Goal of the exercise:
Write the entries out again exactly; any picture among them gets left out.

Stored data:
╔══

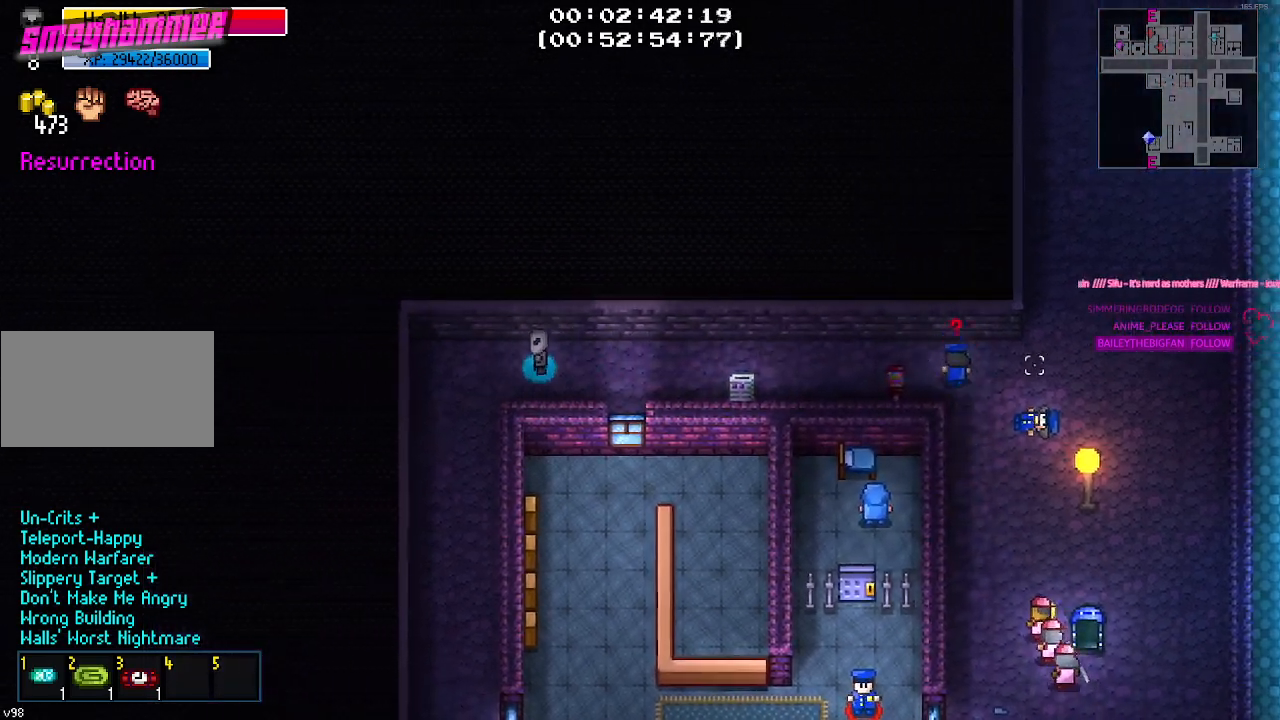
{"keys": ["d"], "events": [[84, "a", "up"], [217, "d", "down"], [417, "w", "down"], [450, "w", "up"]]}
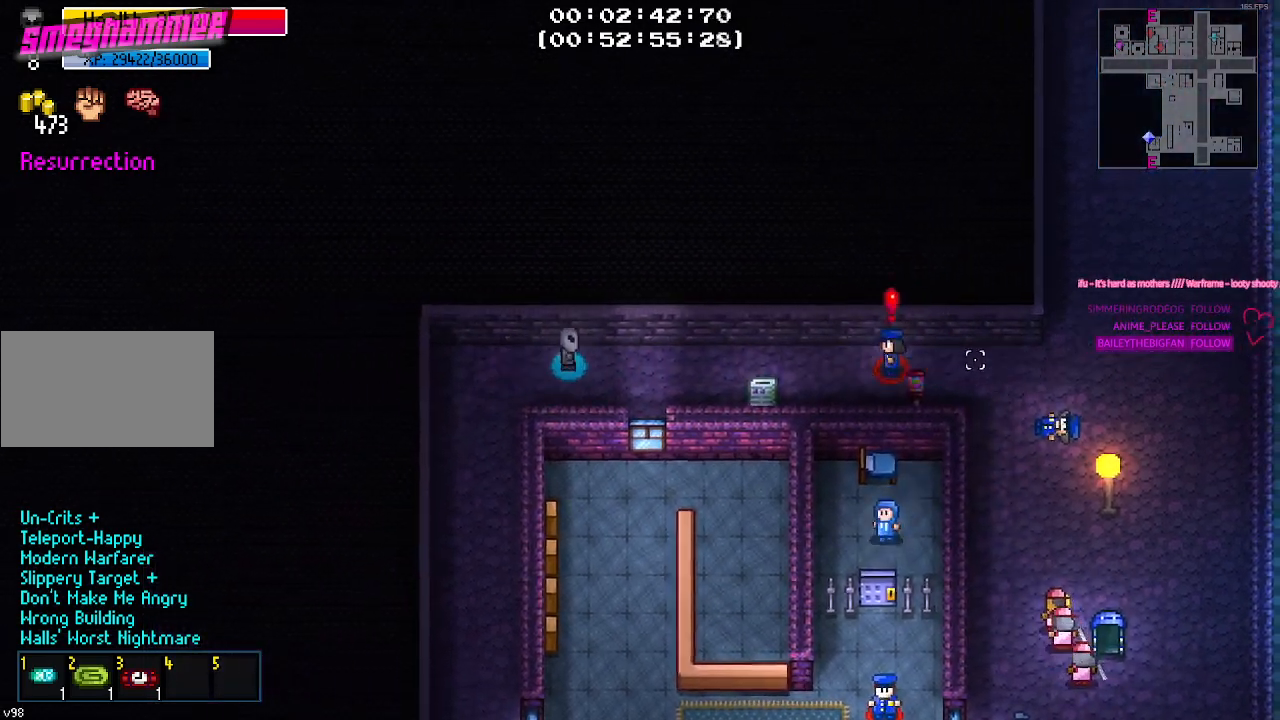
{"keys": ["d"], "events": [[150, "d", "up"], [467, "d", "down"]]}
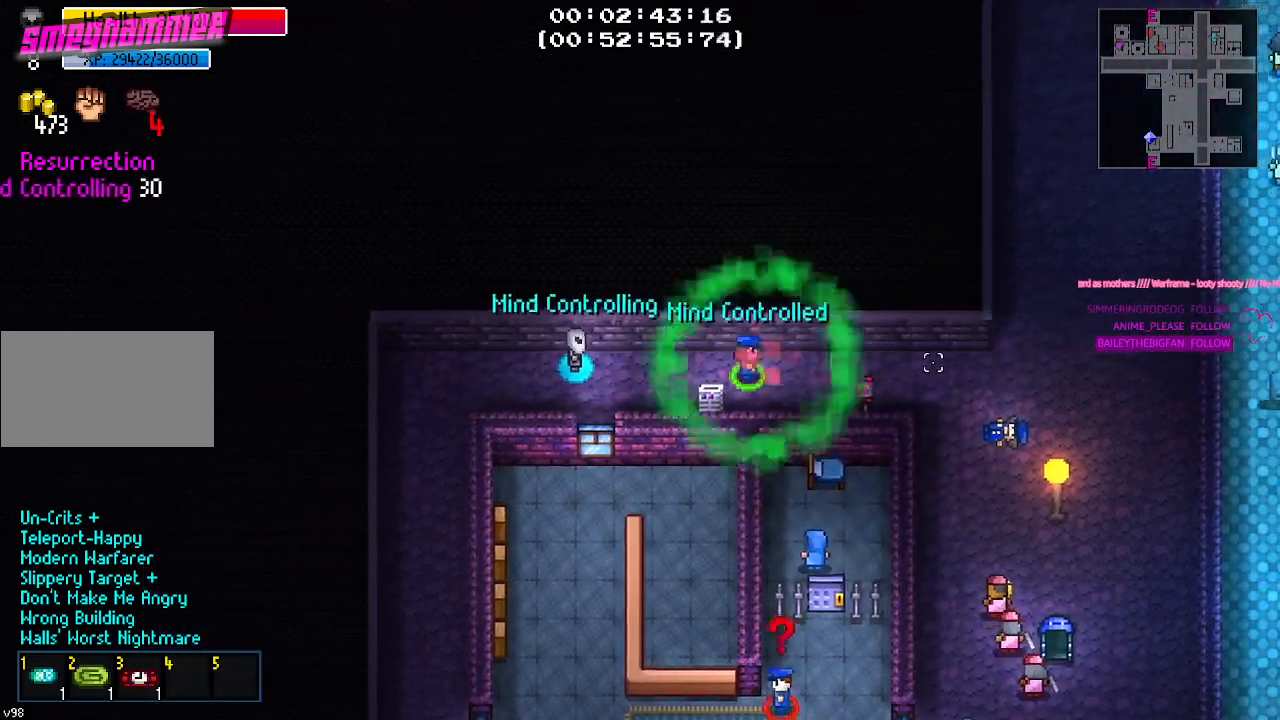
{"keys": ["d", "s"], "events": [[384, "s", "down"]]}
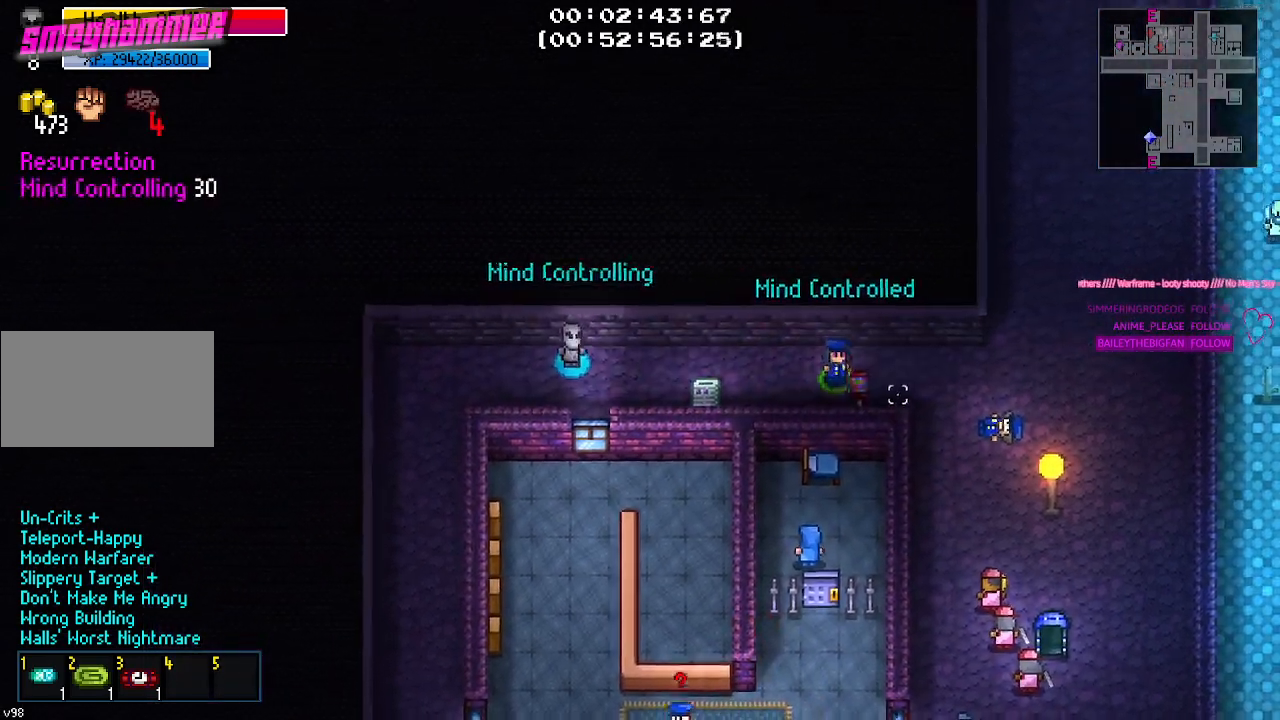
{"keys": ["d", "s"], "events": []}
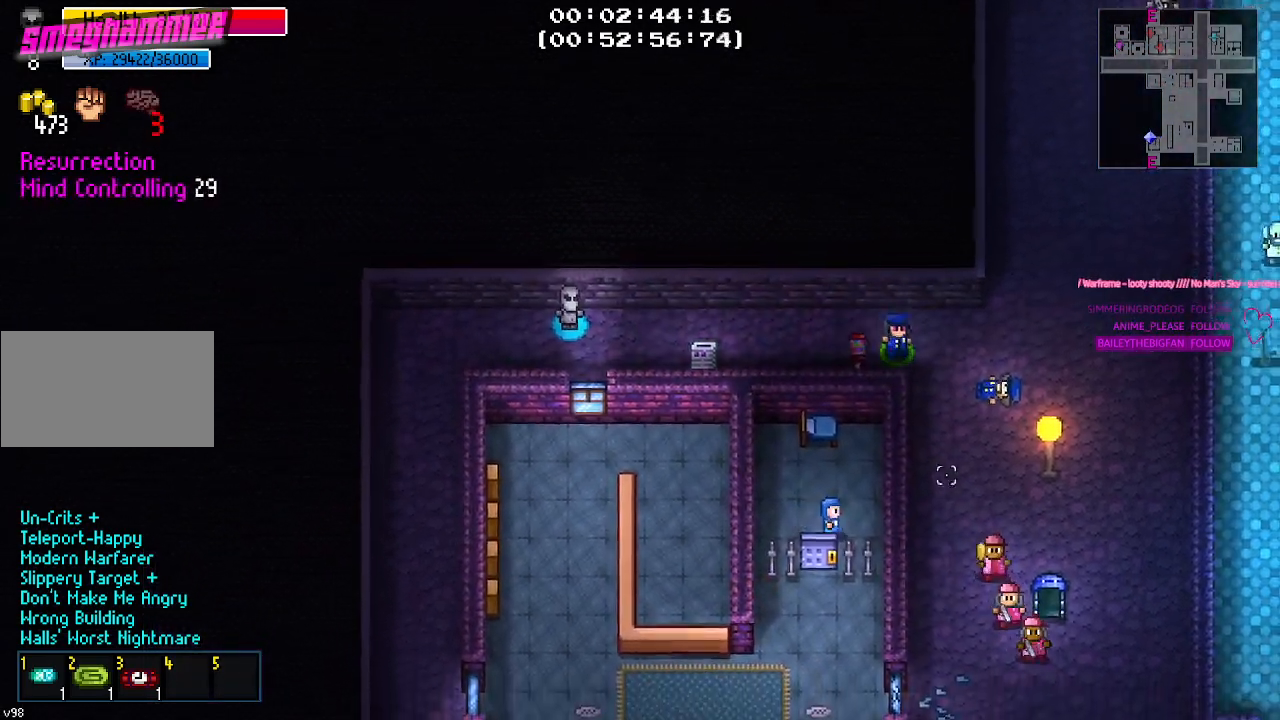
{"keys": ["s"], "events": [[284, "d", "up"]]}
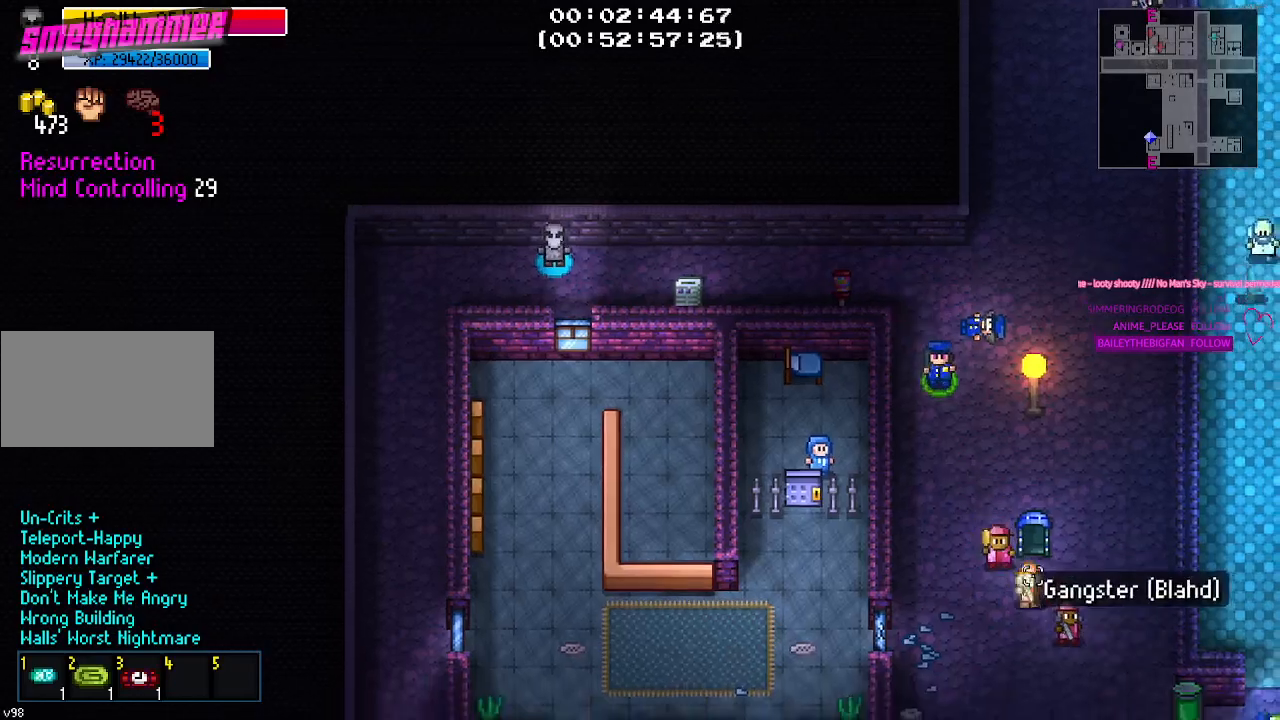
{"keys": ["d", "s"], "events": [[434, "d", "down"]]}
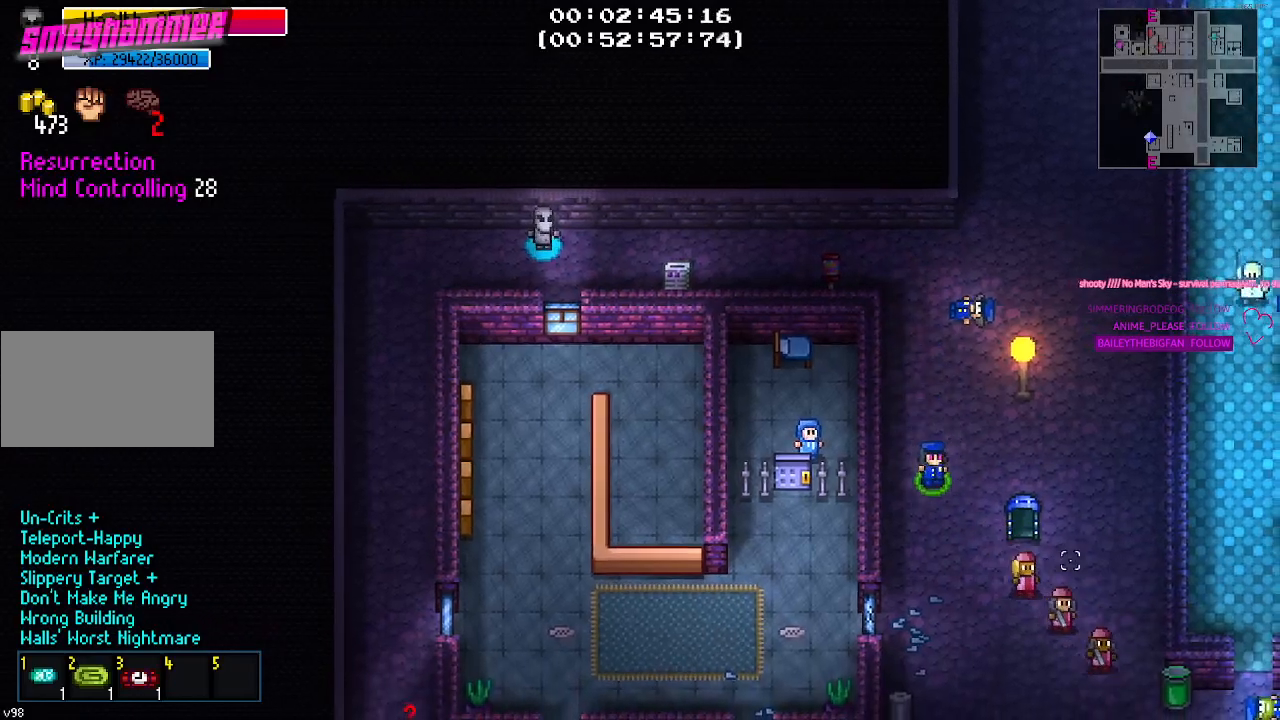
{"keys": ["d"], "events": [[317, "d", "up"], [417, "d", "down"], [500, "s", "up"]]}
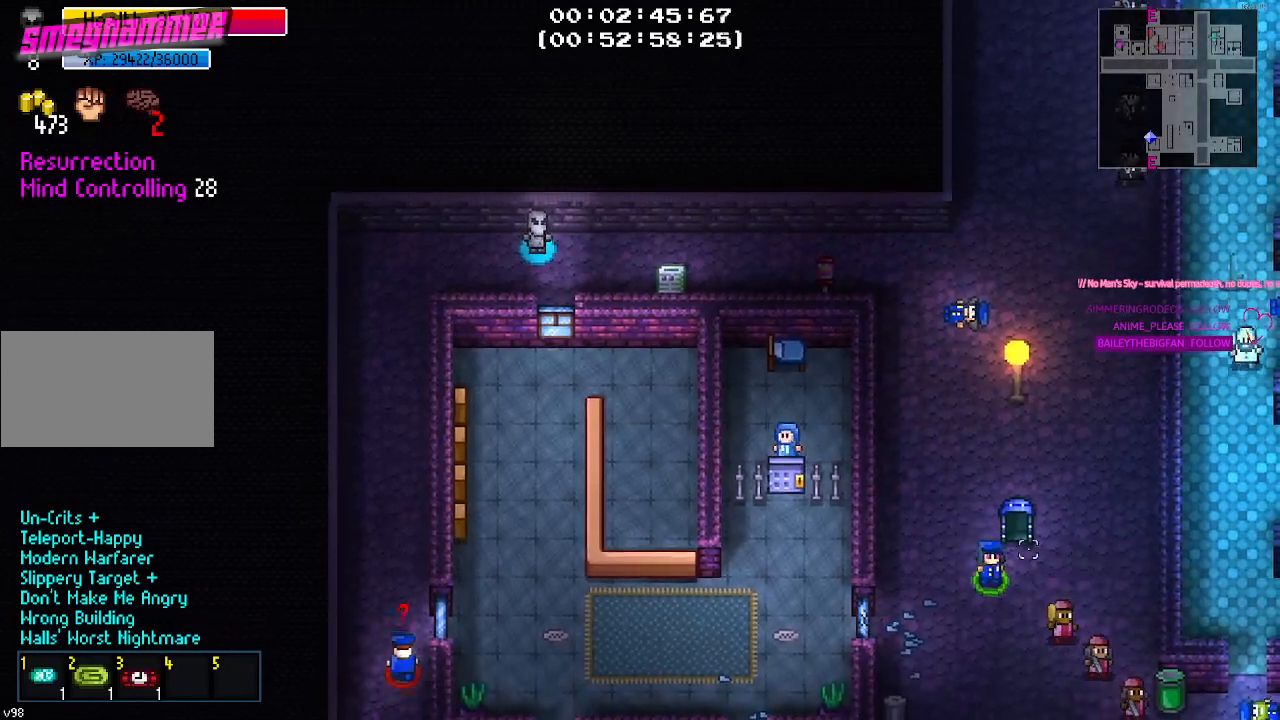
{"keys": ["w"], "events": [[50, "a", "down"], [50, "d", "up"], [234, "w", "down"], [334, "a", "up"]]}
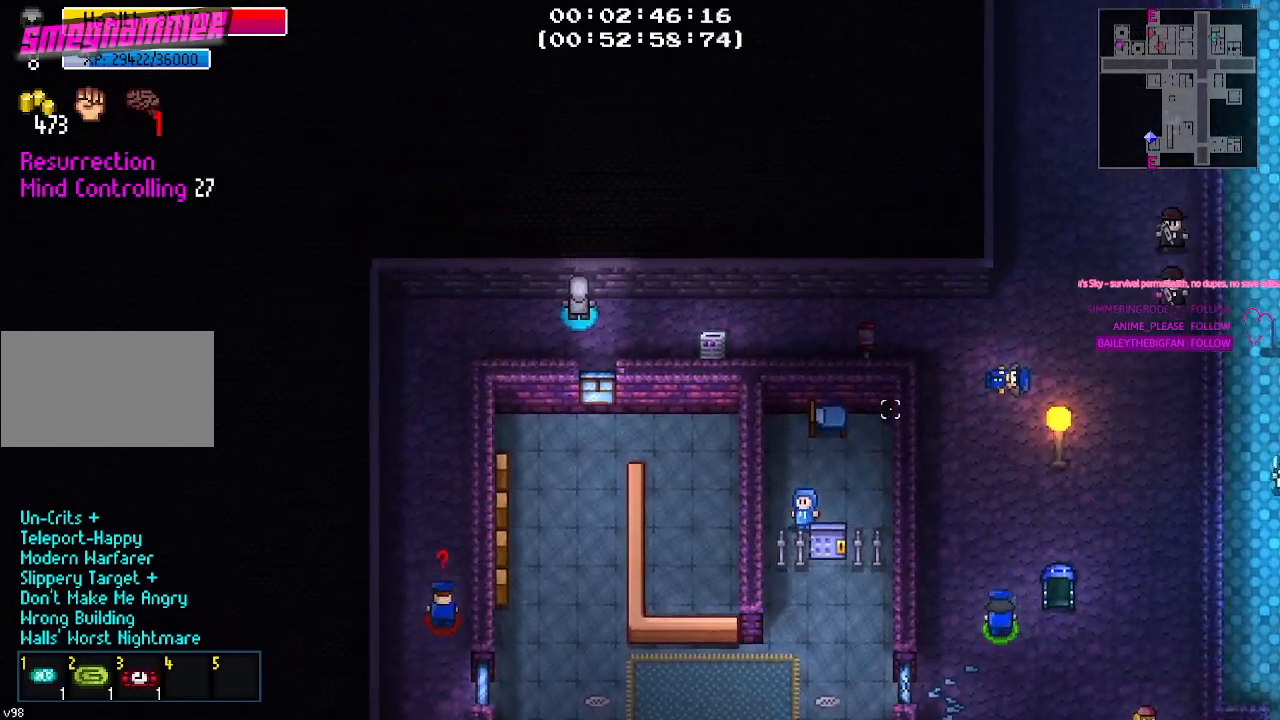
{"keys": ["a", "w"], "events": [[384, "a", "down"]]}
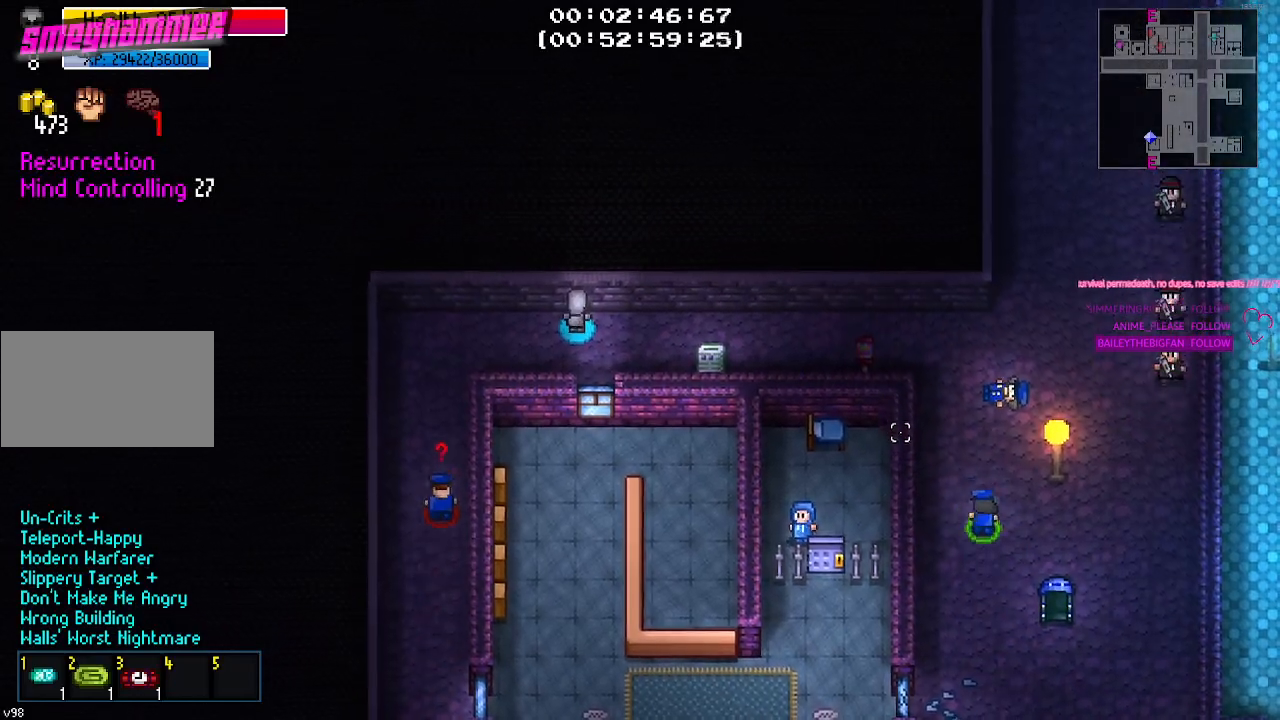
{"keys": ["w"], "events": [[317, "a", "up"]]}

╚══

Response:
{"keys": ["d"], "events": [[84, "a", "up"], [217, "d", "down"], [417, "w", "down"], [450, "w", "up"]]}
{"keys": ["d"], "events": [[150, "d", "up"], [467, "d", "down"]]}
{"keys": ["d", "s"], "events": [[384, "s", "down"]]}
{"keys": ["d", "s"], "events": []}
{"keys": ["s"], "events": [[284, "d", "up"]]}
{"keys": ["d", "s"], "events": [[434, "d", "down"]]}
{"keys": ["d"], "events": [[317, "d", "up"], [417, "d", "down"], [500, "s", "up"]]}
{"keys": ["w"], "events": [[50, "a", "down"], [50, "d", "up"], [234, "w", "down"], [334, "a", "up"]]}
{"keys": ["a", "w"], "events": [[384, "a", "down"]]}
{"keys": ["w"], "events": [[317, "a", "up"]]}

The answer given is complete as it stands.